But here's the big downside that YouTube/Google needs to fix and fix soon. This service doesn't operate on most device, even the ones with the nice little YouTube icon. Since Google took over, they changed how you login and the programs just don't work with it for the most part. I tested on my AppleTV (v2.0), iPad 1 and then researched. Almost no platform can use it except via a web browser.

Hopefully they'll do something about this as this is a major glitch imo.


----------



## Athlon646464 (Feb 23, 2007)

Lloyd said:


> I'll reprise this one...
> 
> I recently rented a movie on YouTube/movies. It was the newest Harry Potter and was on sale for $0.99 which was great.

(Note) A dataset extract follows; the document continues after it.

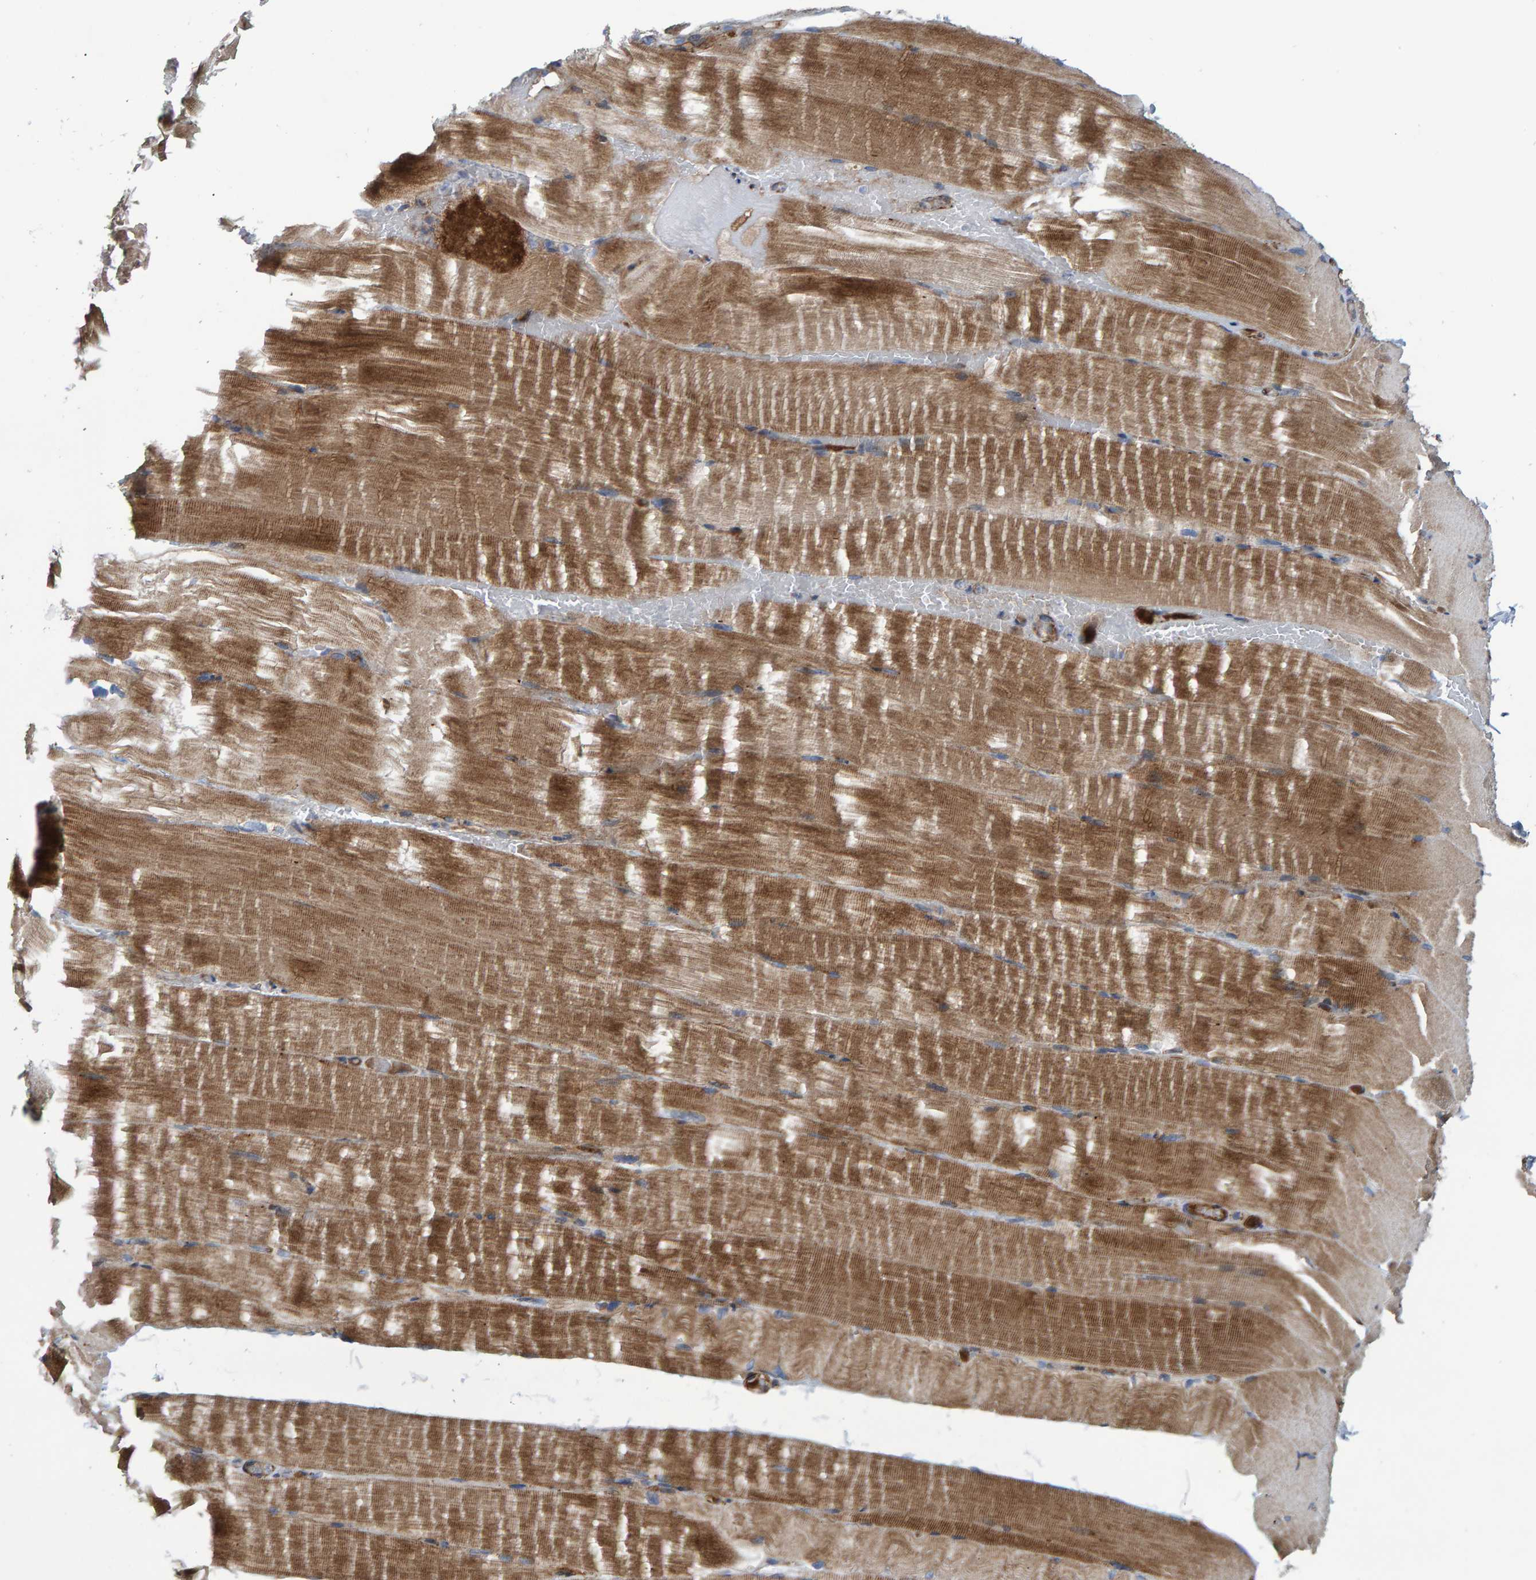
{"staining": {"intensity": "moderate", "quantity": ">75%", "location": "cytoplasmic/membranous"}, "tissue": "skeletal muscle", "cell_type": "Myocytes", "image_type": "normal", "snomed": [{"axis": "morphology", "description": "Normal tissue, NOS"}, {"axis": "topography", "description": "Skeletal muscle"}, {"axis": "topography", "description": "Parathyroid gland"}], "caption": "Immunohistochemical staining of normal skeletal muscle reveals medium levels of moderate cytoplasmic/membranous positivity in about >75% of myocytes. (DAB (3,3'-diaminobenzidine) = brown stain, brightfield microscopy at high magnification).", "gene": "SLIT2", "patient": {"sex": "female", "age": 37}}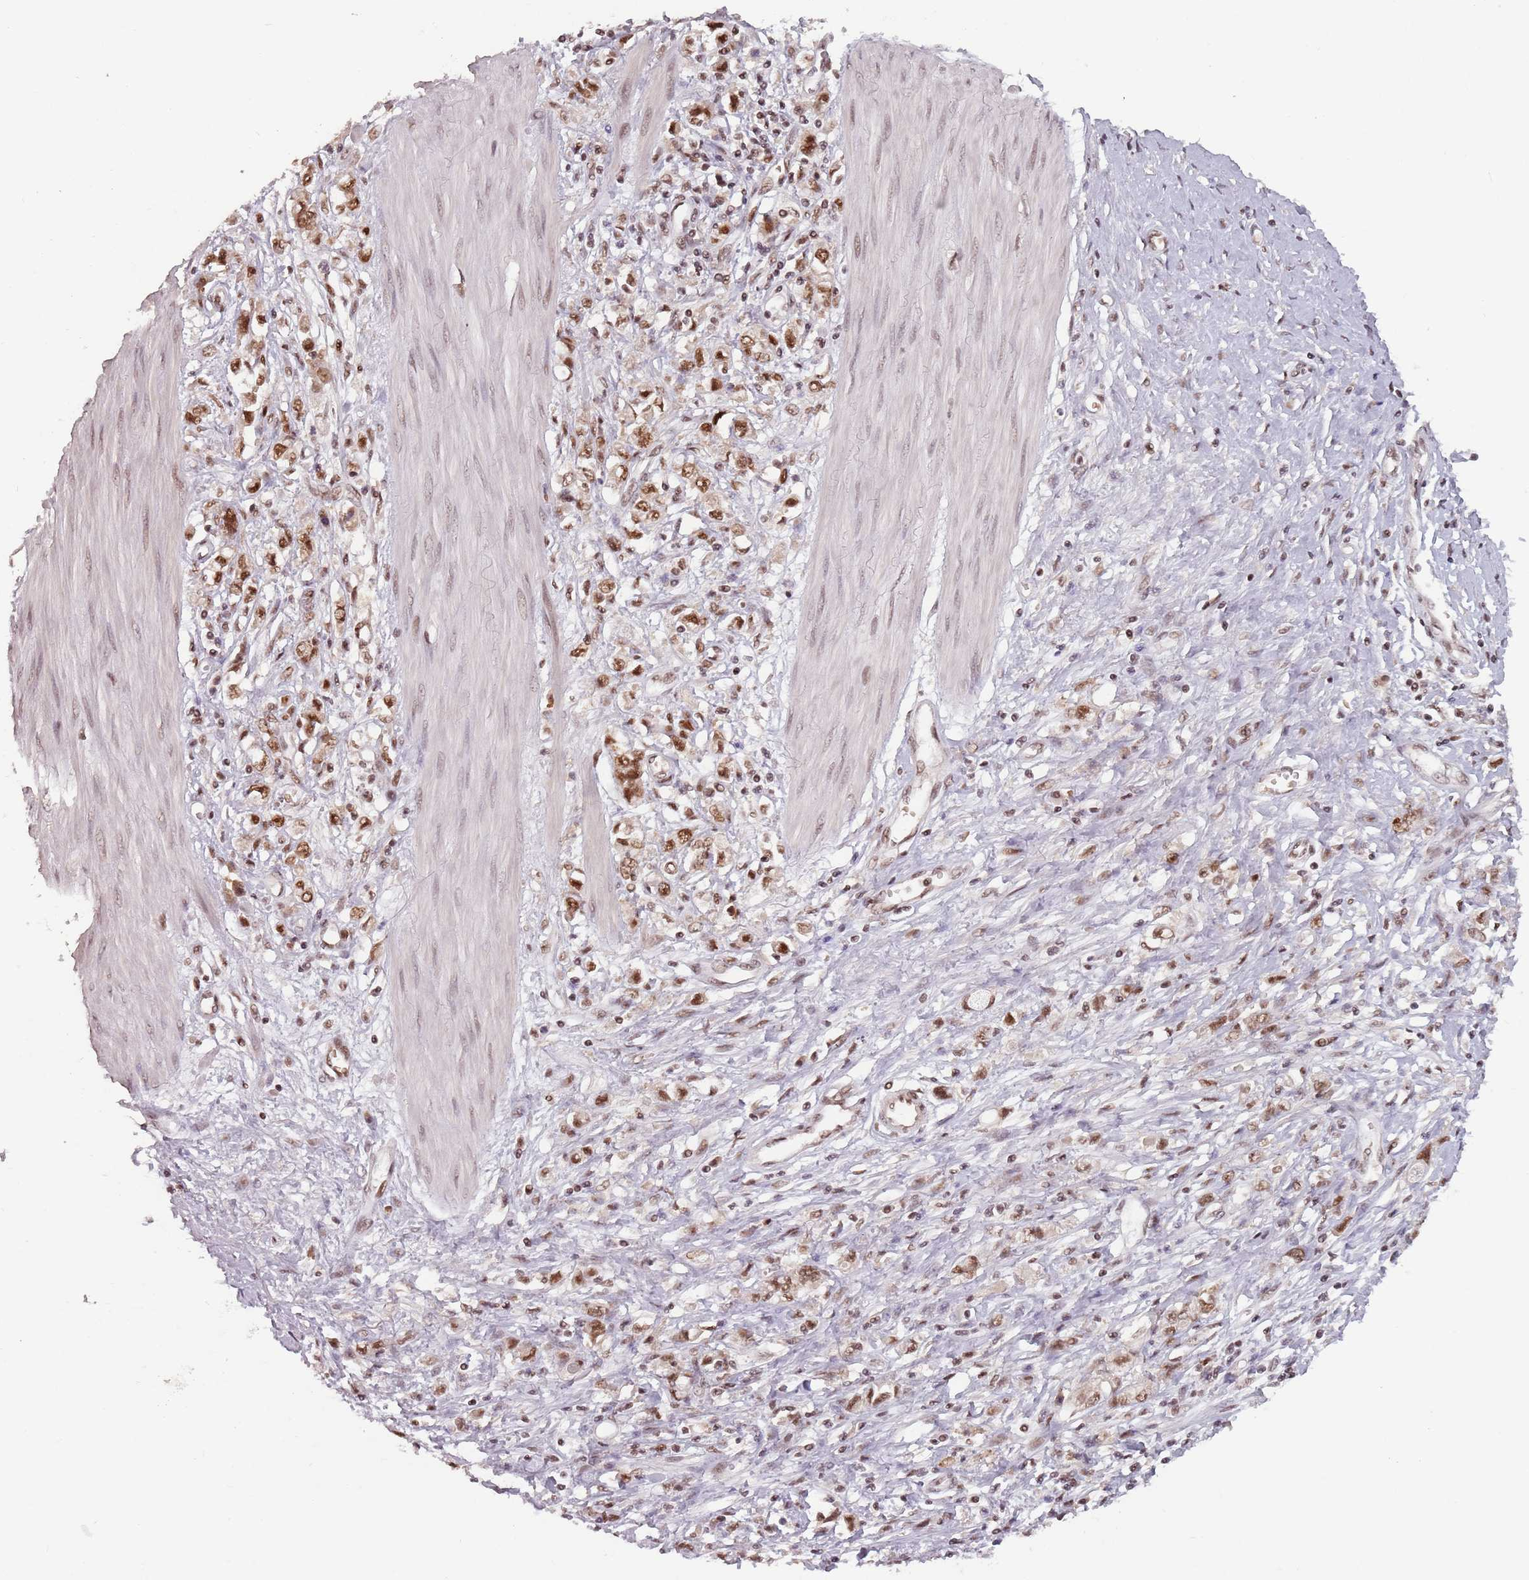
{"staining": {"intensity": "moderate", "quantity": ">75%", "location": "nuclear"}, "tissue": "stomach cancer", "cell_type": "Tumor cells", "image_type": "cancer", "snomed": [{"axis": "morphology", "description": "Adenocarcinoma, NOS"}, {"axis": "topography", "description": "Stomach"}], "caption": "Adenocarcinoma (stomach) was stained to show a protein in brown. There is medium levels of moderate nuclear expression in about >75% of tumor cells.", "gene": "NCBP1", "patient": {"sex": "female", "age": 76}}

Even though the resolution was only 480p, the picture quality was OK on my 54" Panny plasma from 8'.
> 
> ...


YT works fine on my WD Live Plus.


----------



## lparsons211367066133 (Oct 22, 2011)

Can you do the rental movies? that's where the issue comes in.


----------



## Athlon646464 (Feb 23, 2007)

Lloyd said:


> Can you do the rental movies? that's where the issue comes in.


No, I can't. Sorry for any confusion. I did not fully understand your original question. My bad......


----------



## lparsons211367066133 (Oct 22, 2011)

No problem. As best as I can determine, you can do the YouTube movie rentals on a computer with a web browser and there is an android app that supposedly works too. Oh yeah and the Google TV hardware also.

No other ways as of right now.


----------